Copy the items verbatim, from the line with "How many lines are shown in the chart?" up to and including the line with "Problemas pessoais, Doença, Viagem". Omit the pictures from your copy.

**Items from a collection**
****************
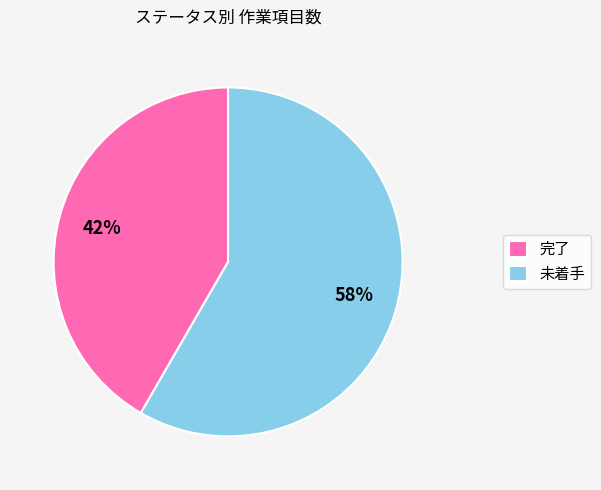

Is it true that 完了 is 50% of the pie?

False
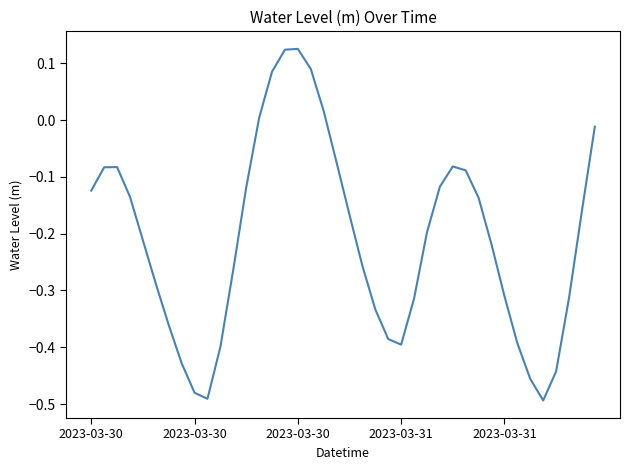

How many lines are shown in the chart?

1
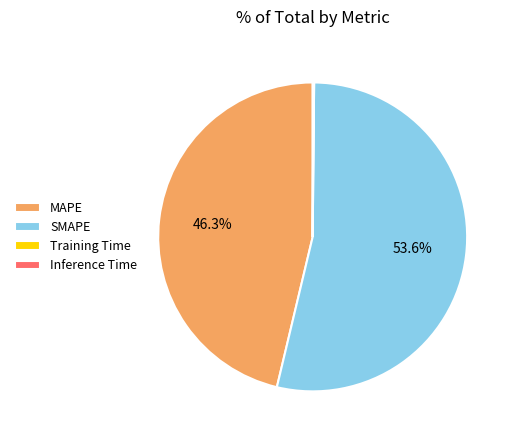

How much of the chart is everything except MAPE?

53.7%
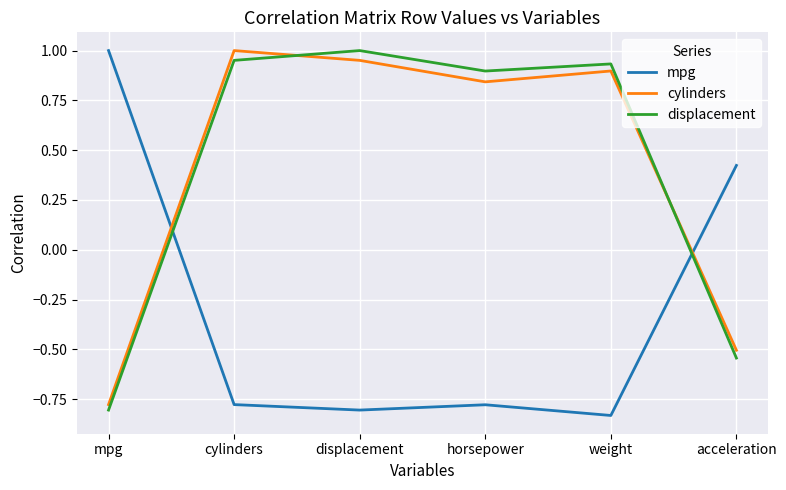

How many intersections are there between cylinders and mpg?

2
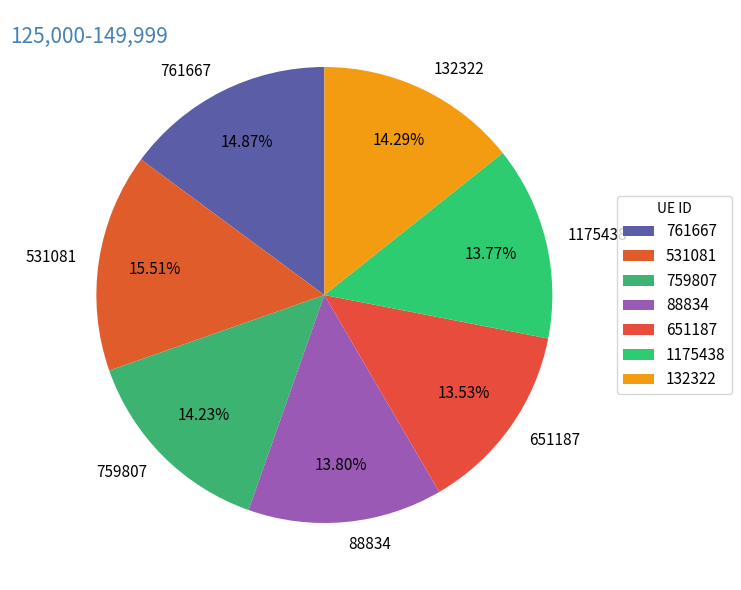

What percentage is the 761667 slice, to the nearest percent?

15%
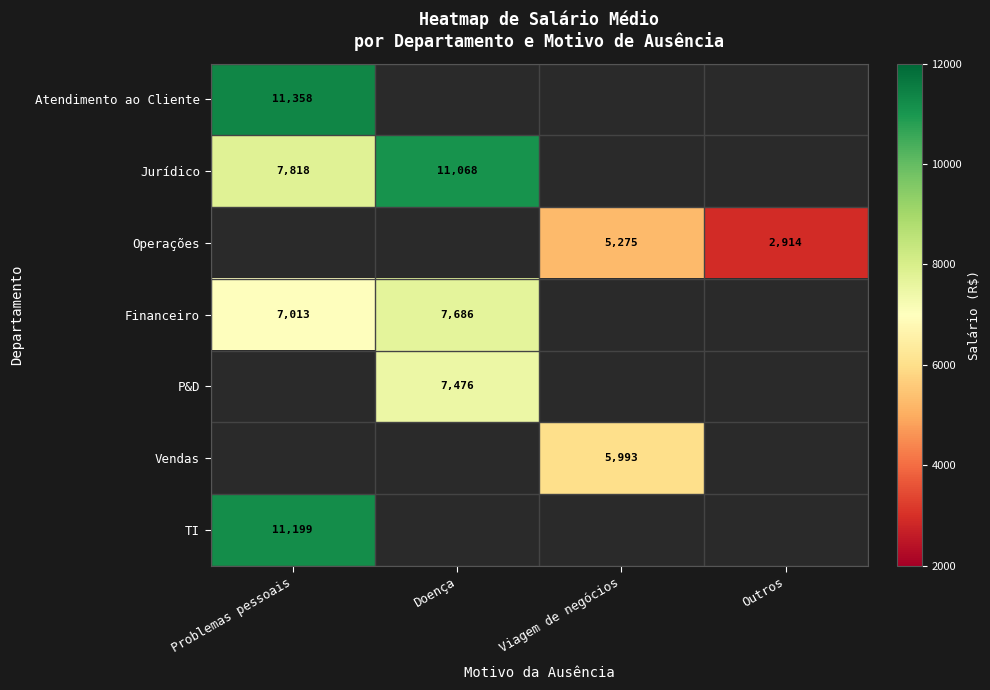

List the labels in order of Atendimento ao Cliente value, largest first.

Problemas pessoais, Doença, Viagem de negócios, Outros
****************
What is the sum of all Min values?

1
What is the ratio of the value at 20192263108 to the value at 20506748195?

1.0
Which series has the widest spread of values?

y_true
****************
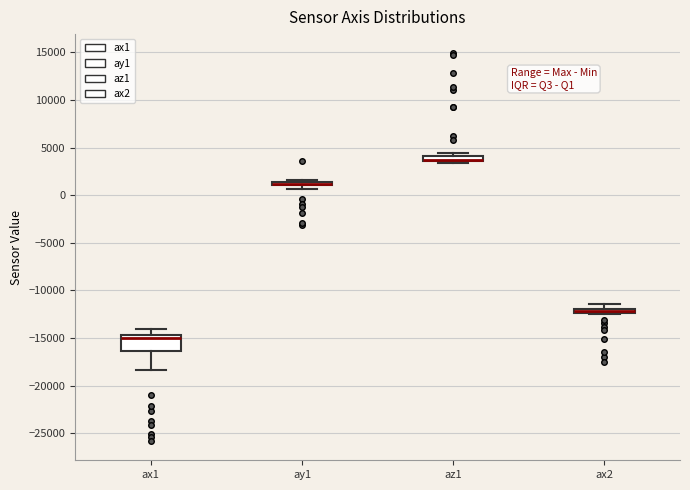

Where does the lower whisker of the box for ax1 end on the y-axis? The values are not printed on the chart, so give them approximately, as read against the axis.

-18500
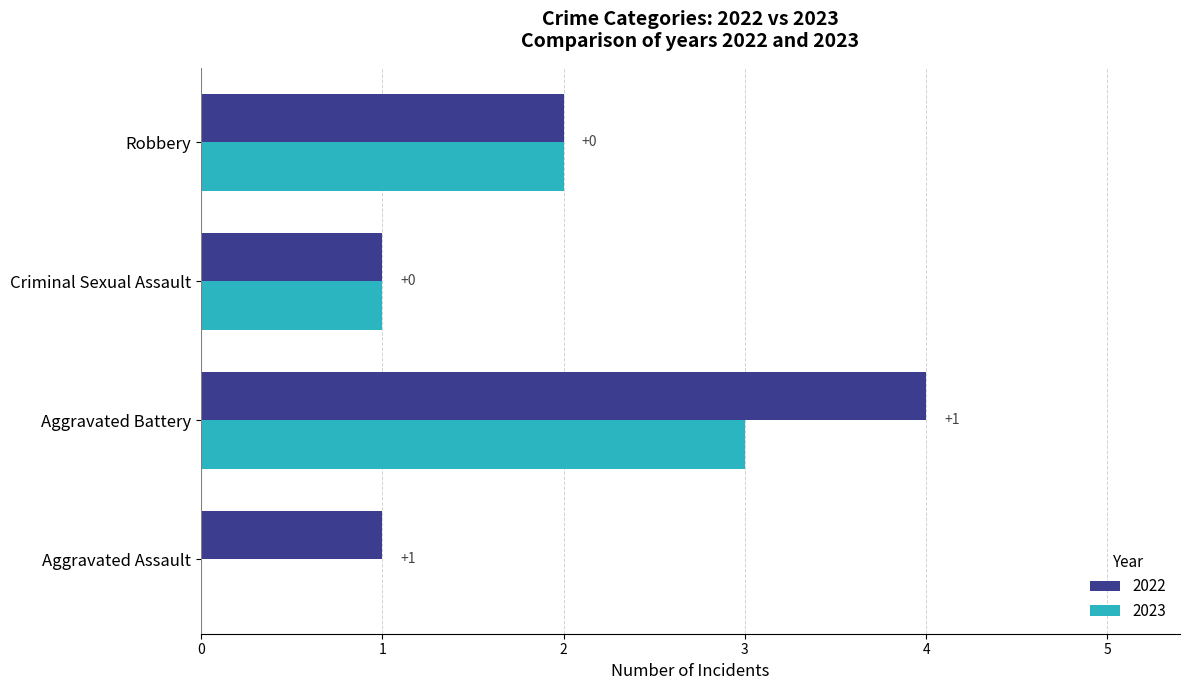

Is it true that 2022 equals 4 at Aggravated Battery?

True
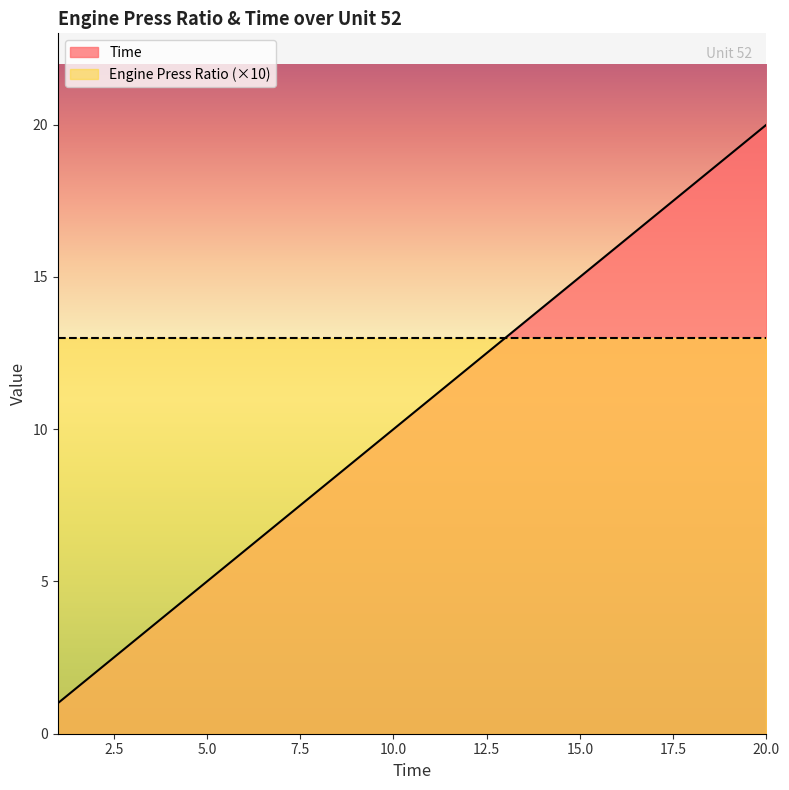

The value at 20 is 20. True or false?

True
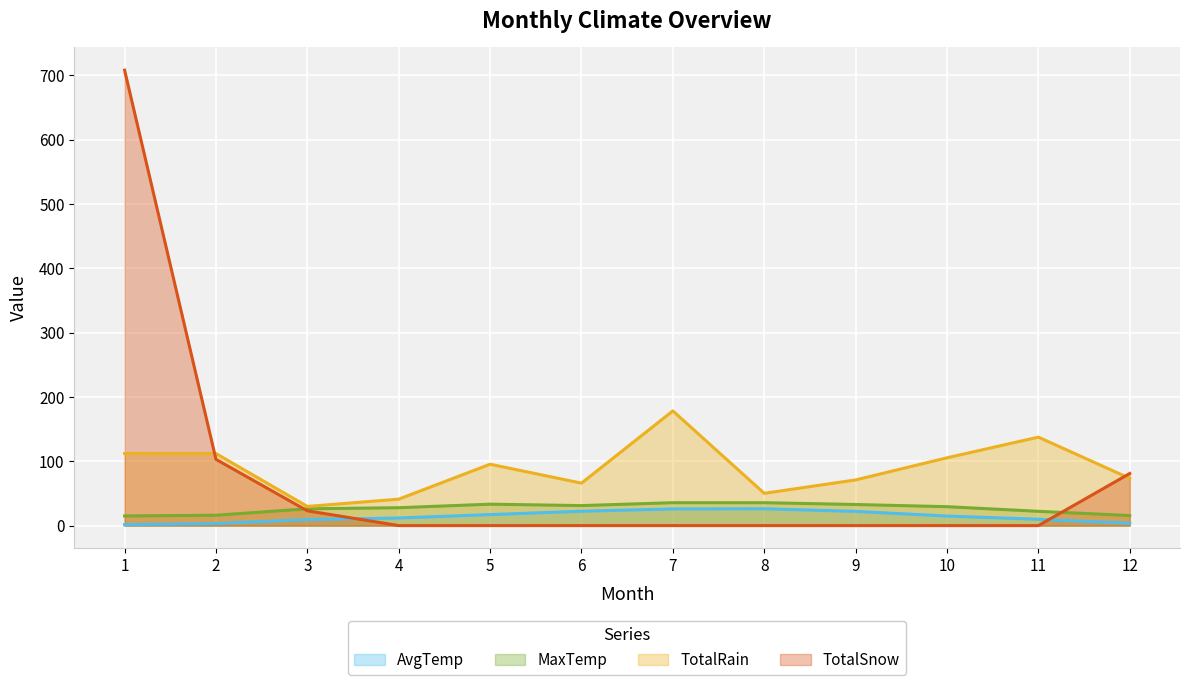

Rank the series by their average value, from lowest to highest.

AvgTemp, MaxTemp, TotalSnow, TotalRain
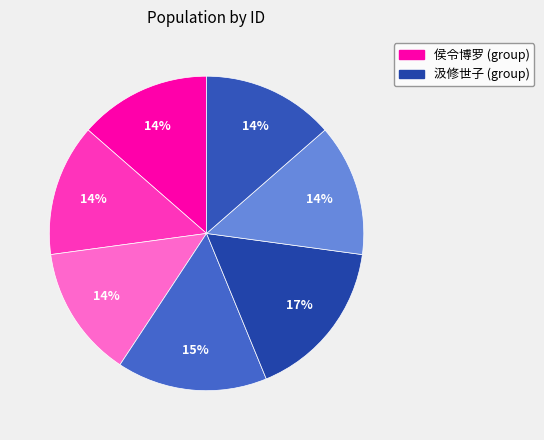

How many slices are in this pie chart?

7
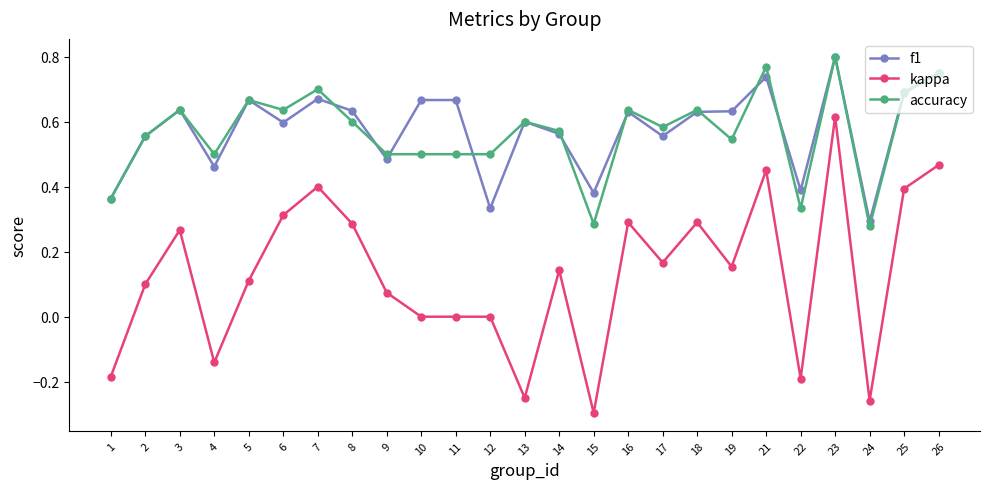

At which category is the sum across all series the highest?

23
****************
**TASK OUTPUT**
How many lines are shown in the chart?

1

How much of the chart is everything except MAPE?

53.7%

How many intersections are there between cylinders and mpg?

2

What percentage is the 761667 slice, to the nearest percent?

15%

List the labels in order of Atendimento ao Cliente value, largest first.

Problemas pessoais, Doença, Viagem de negócios, Outros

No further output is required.